Exercise text:
======

My body is capital, my brain is capital, my hands are capital, and the byproducts of my hands are capital. And once I understand my own value, I think about spatial value, the value of other people, the value of people working together, the possibility of exponential value as a result of certain kinds of bodies rubbing up against each other.
Theaster Gates has incubated new models for artistic creation, social transformation, and building legacies. Traversing a vast array of methodologies encompassing sculpture, performance, and archives, he explores concepts of value and economy, as well as spiritual and material exchange, as they perform in charged social contexts.
Gates first began to work with clay at Iowa State University, Ames, where he received a BS in 1996. After graduating, he studied pottery in Tokoname, Japan, before receiving an MA in fine arts and religious studies from the University of Cape Town in 1998 and an MA in urban planning from Iowa State in 2006. These seemingly disparate interests came together in Gates’s oeuvre as early as 2007, in Plate Convergence at the Hyde Park Art Center, Chicago. For this performance piece, Gates organized a dinner party themed on a fictional tale of a cultural collaboration between a Black family and a Japanese ceramicist.
In 2010 Gates created the Rebuild Foundation, a nonprofit platform targeting neighborhood regeneration, community arts programming, and cultural development in Chicago. Many of the foundation’s initiatives have focused on revitalizing Chicago’s South Side—creating hubs and archives for Black culture that catalyze discussions about race, equality, space, and history. Two years later, at Documenta 13 in Kassel, Germany, Gates expanded this redemptive urban initiative into a transatlantic correspondence with 12 Ballads for Huguenot House, in which two derelict nineteenth-century buildings—one in Kassel, the other in Chicago—underwent a mutual transmutation, whereby parts of each were reused in the rebuilding of the other, and the resulting spaces were consecrated with live performance.

======

Recorded information:
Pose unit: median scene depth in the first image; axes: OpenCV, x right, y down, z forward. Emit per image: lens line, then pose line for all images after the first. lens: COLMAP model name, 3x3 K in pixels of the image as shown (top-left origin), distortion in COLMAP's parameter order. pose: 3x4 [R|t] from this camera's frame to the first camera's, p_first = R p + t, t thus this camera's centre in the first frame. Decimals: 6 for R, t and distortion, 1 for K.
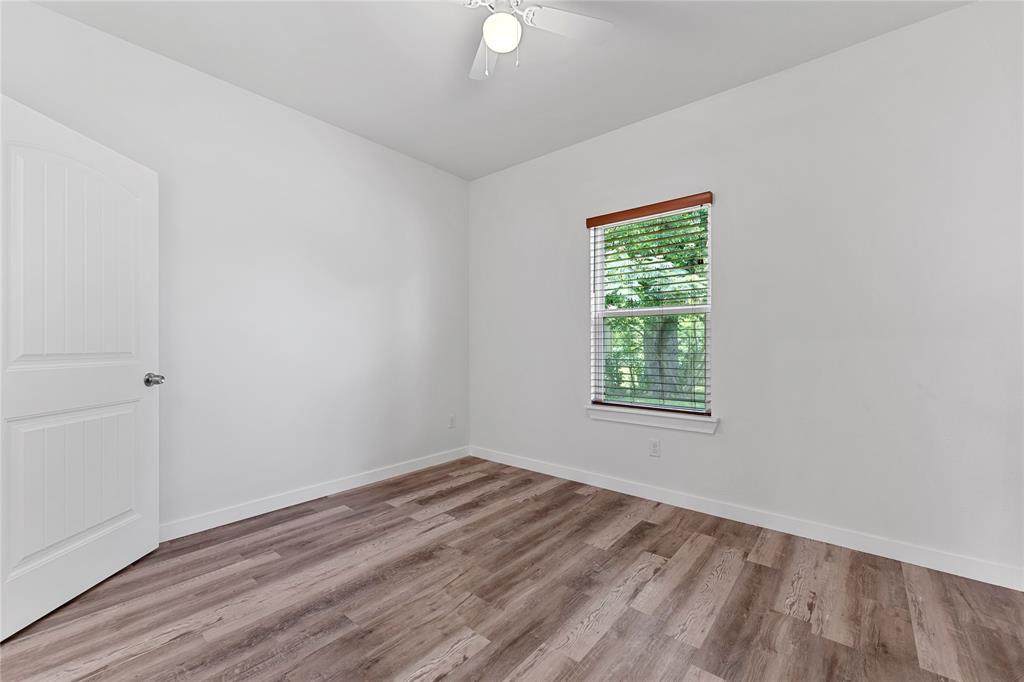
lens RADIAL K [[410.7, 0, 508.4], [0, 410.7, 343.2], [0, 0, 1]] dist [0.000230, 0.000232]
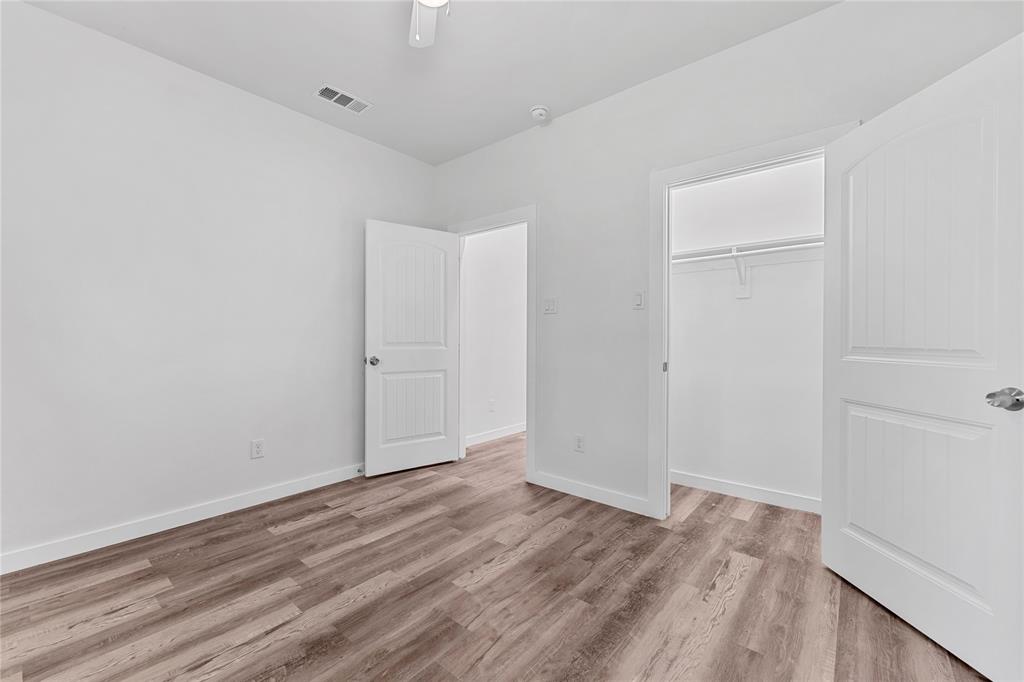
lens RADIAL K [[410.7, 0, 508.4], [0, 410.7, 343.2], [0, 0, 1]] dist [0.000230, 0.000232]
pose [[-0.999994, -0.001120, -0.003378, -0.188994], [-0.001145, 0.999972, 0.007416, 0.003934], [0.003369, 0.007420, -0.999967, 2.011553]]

======

Requirement A:
Using the text on Theaster Gates, answer these questions:
(i) In what year did Gates receive his BS from Iowa State University?
(ii) At which venue was Plate Convergence presented?
(iii) In which city was Documenta 13 held?
Requirement B: Turn the paragraph of the text on Theaster Gates that begins "In 2010 Gates created" into a bulleted list that keeps its main facts.

Response box A:
(i) 1996
(ii) The Hyde Park Art Center, Chicago
(iii) Kassel, Germany

Response box B:
- In 2010, Gates founded the Rebuild Foundation, a Chicago nonprofit for neighborhood regeneration, community arts programming, and cultural development.
- Many of its initiatives have aimed to revitalize Chicago's South Side by creating hubs and archives for Black culture that prompt discussion of race, equality, space, and history.
- Two years later, at Documenta 13 in Kassel, Germany, Gates extended this work with 12 Ballads for Huguenot House.
- In that project, two derelict nineteenth-century buildings, one in Kassel and one in Chicago, were each rebuilt using parts of the other, and the resulting spaces were consecrated with live performance.